Stability study of NTZ-TES at 30 ± 2°C. (All values represent mean ± s.d. (n = 3). PS, particle size; PDI, polydispersity index; ZP, zeta potential; mV, millivolt; nm, nanometer.)

time period	PS (nm)	PDI	ZP (mV)	physical stability
0 days	164.17 ± 2.56	0.099 ± 0.012	−23.11 ± 1.25	stable
one month	173.8 ± 2.59	0.119 ± 0.019	−19.50 ± 1.70	stable
two months	181 ± 4.33	0.089 ± 0.016	−7.04 ± 0.79	stable
three months	184.37 ± 11.58	0.144 ± 0.021	−4.69 ± 0.60	stable
four months	205.4 ± 0.14	0.106 ± 0.009	−4.66 ± 0.44	stable

Conclusion

The NTZ-TES were successfully prepared and optimized in terms of PS, PDI, ZP, TEM and FTIR. The optimized NTZ-TES were nano-sized, having low PDI, spherical in shape, and no interaction was found between the excipients of TES. The characterization of NTZ-TEG indicated uniform consistency, optimal pH for skin application, good spreadability, desirable viscosity and shear thinning nature of the gel which were the desired characteristics for topical gel application.

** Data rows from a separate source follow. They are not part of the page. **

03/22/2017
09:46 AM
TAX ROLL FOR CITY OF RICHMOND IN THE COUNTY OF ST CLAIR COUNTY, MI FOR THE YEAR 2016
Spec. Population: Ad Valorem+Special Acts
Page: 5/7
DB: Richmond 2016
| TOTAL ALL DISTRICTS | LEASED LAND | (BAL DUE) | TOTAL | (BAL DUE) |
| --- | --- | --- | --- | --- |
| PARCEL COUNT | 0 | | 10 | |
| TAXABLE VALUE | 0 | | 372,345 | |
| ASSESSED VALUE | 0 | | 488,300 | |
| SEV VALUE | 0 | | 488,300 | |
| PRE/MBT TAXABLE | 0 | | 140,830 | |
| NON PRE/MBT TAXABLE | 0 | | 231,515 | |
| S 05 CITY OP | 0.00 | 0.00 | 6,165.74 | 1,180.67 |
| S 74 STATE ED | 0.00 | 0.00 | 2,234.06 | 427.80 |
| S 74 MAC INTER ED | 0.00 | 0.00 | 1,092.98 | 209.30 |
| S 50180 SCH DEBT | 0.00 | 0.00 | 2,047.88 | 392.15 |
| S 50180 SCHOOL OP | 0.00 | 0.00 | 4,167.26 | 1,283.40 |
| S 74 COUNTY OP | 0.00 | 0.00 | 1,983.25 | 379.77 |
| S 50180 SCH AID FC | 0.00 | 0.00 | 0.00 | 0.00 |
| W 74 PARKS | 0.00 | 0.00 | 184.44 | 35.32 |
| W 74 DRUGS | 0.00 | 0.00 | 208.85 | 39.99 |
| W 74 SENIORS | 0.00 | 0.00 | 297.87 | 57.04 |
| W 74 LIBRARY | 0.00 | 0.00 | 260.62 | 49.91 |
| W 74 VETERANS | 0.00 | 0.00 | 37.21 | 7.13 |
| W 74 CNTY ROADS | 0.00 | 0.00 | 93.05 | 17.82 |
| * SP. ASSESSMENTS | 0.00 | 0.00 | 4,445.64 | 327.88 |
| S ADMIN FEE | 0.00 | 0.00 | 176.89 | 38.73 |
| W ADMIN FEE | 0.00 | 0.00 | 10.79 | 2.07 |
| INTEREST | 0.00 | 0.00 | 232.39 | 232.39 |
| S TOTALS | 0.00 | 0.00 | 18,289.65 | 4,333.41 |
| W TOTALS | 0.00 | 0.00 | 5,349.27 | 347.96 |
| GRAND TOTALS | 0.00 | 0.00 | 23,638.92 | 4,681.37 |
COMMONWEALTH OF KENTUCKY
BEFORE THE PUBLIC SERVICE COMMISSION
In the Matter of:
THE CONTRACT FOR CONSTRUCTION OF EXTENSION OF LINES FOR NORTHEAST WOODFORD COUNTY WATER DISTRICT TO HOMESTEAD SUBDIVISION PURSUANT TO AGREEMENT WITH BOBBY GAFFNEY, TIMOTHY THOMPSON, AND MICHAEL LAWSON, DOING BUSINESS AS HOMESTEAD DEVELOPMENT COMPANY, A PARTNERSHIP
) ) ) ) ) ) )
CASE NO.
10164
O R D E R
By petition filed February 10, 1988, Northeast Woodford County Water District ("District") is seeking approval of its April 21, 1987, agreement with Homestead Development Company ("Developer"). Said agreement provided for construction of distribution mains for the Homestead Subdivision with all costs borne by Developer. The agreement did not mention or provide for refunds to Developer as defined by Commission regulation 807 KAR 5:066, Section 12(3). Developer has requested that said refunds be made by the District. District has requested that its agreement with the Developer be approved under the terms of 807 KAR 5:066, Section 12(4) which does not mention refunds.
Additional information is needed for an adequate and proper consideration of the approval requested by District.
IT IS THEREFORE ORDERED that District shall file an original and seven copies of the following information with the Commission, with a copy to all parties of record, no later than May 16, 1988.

The in vitro release study of NTZ-TES and NTZ-TEG showed a prolonged release behaviour and mechanism of release was diffusion controlled. The ex vivo skin permeation study of NTZ-TES and NTZ-TEG indicated a higher permeability of TES to deeper skin layers and enhanced retention in the dermal layer of skin for local effect. The in vivo skin irritation and histopathology study of NTZ-TEG showed a safe and non-irritant behaviour of NTZ-TEG. The higher percentage inhibition and lower IC50 value for NTZ-TES against promastigotes of L. tropica indicated its efficacy against CL. The macrophage targeting performance of NTZ-TES was confirmed by the quantitative cellular uptake study. In the light of overall results, it is concluded that the NTZ-TEG can be effectively used for the topical delivery of NTZ in CL.